With the PC set to HDR and the monitor set to Desktop HDR Mode, the image instantly looked too blue, straining my eyes and making it harder to do any productivity work. As the first chart above shows, all red steps are undersaturated in this mode, and green is also a little under, while blue is closer to its targets, resulting in an overly blue image. Yellow leans a little toward green, and cyan and magenta are also off.
The chart for Movie HDR mode looks similar to the Desktop HDR mode, but magenta takes a dramatic shift toward red, and yellow is closer to the green side than orange. We didn’t see a major difference between the two modes when watching HDR content.
Our DCI-P3 chart for Game HDR mode shows magenta and blue being off the mark with the latter undersaturated too. Cyan leans toward green and yellow toward orange, but this wasn’t noticeable when playing games.
The charts above show poor HDR image accuracy in all three modes: Desktop, Games and Movie. And the lack of calibration controls provide no way to make any image adjustments.
The Desktop mode chart shows extreme grayscale errors from 55-100% brightness, with visible errors at almost every other brightness level too. In general, blue is extremely dominant, with green and red deeply lacking and red barely being visible at the 60-70% brightness range. The Game and Movie HDR modes’ grayscale tracking look almost identical. Reds are oversaturated, and blue is greatly undersaturated if not barely there.

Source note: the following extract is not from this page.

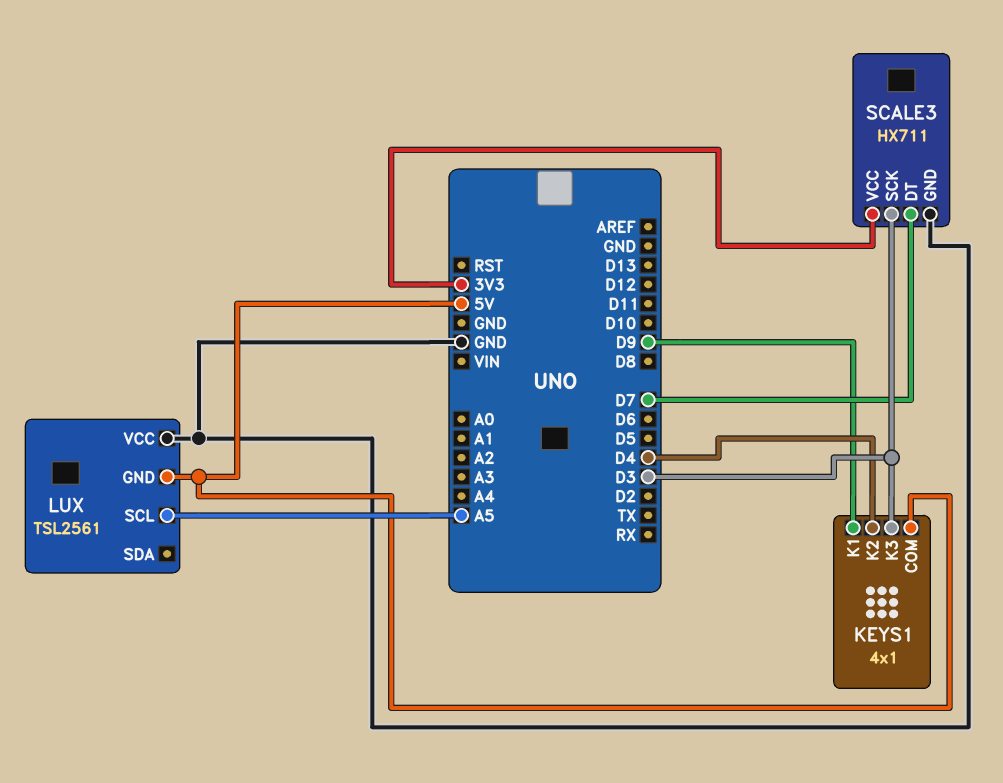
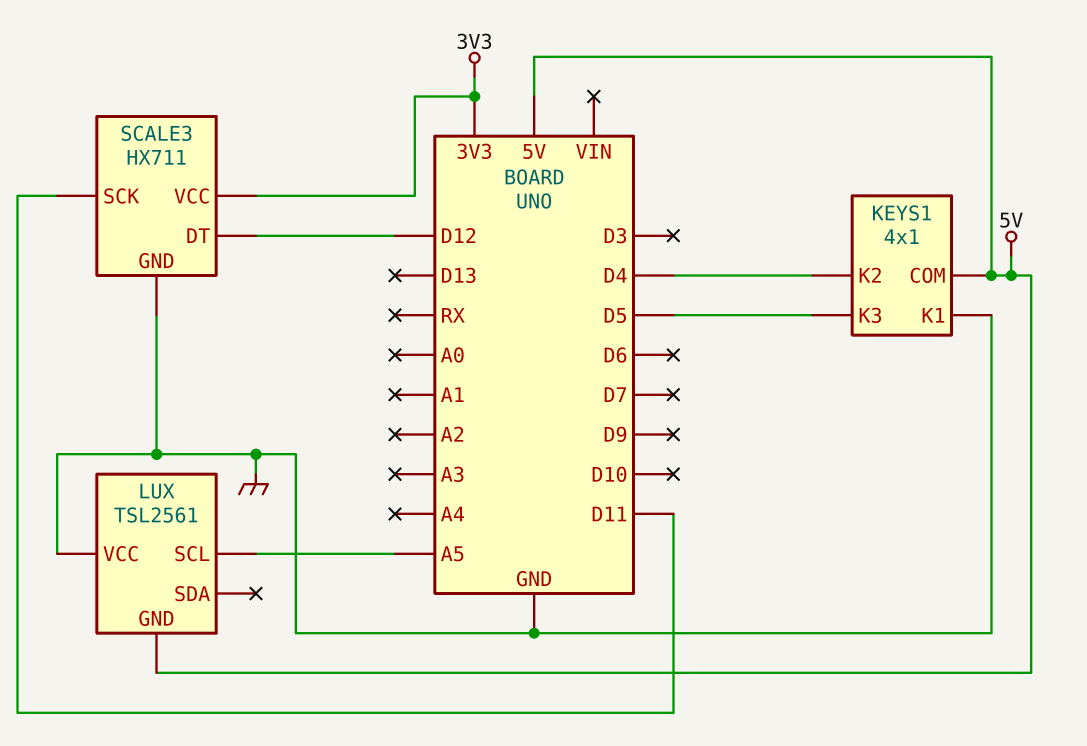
KEYS1 pin K1: D9 -> GND
KEYS1 pin K3: D3 -> D5
SCALE3 pin DT: D7 -> D12
SCALE3 pin SCK: D3 -> D11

All three HDR modes showed similar EOTF luminance tracking. You can spot the transitions to tone-mapping at around 50-80% instead of squarely at the 65% mark, and it’s a little too high at about 0-25% brightness. As previously mentioned, S3221QS’s sub-standard HDR performance is expected of most budget monitors in the market today. Hopefully, this improves going forward.
Dell’s S3221QS is an all-purpose monitor that delivers primarily on value. You can use it for work, entertainment and even casual gaming. It provides 31.5 inches of screen real estate, so you can pull up multiple documents at the same time and work more efficiently. It also has 4K resolution, and AMD FreeSync also lets you game comfortably at an acceptable 60 frames per second (fps). And it’s 1800R curvature proves pleasing, yet not overbearing.
Admittedly, the three-tone (white shell, silver stand and black bezels) color combo may be a bit too jarring for some people’s taste. But I don’t mind it and to me this style and design may actually suit many modern home office or work environments.
The Dell S3221QS outperformed rivals like the LG 32UN500-W and AOC CU32V3 in brightness and contrast and is equally colorful, while looking extra saturated if you’re used to an sRGB screen. The S3221QS also is the only of the three with USB connectivity. To top it off, from a purely aesthetic point of view, the S3221QS’s sleek professional design is the most attractive of our comparison group.
If you’re looking to upgrade to a larger 4K monitor that’s priced under $500, the Dell S3221QS (currently selling at $349) is truly worth considering.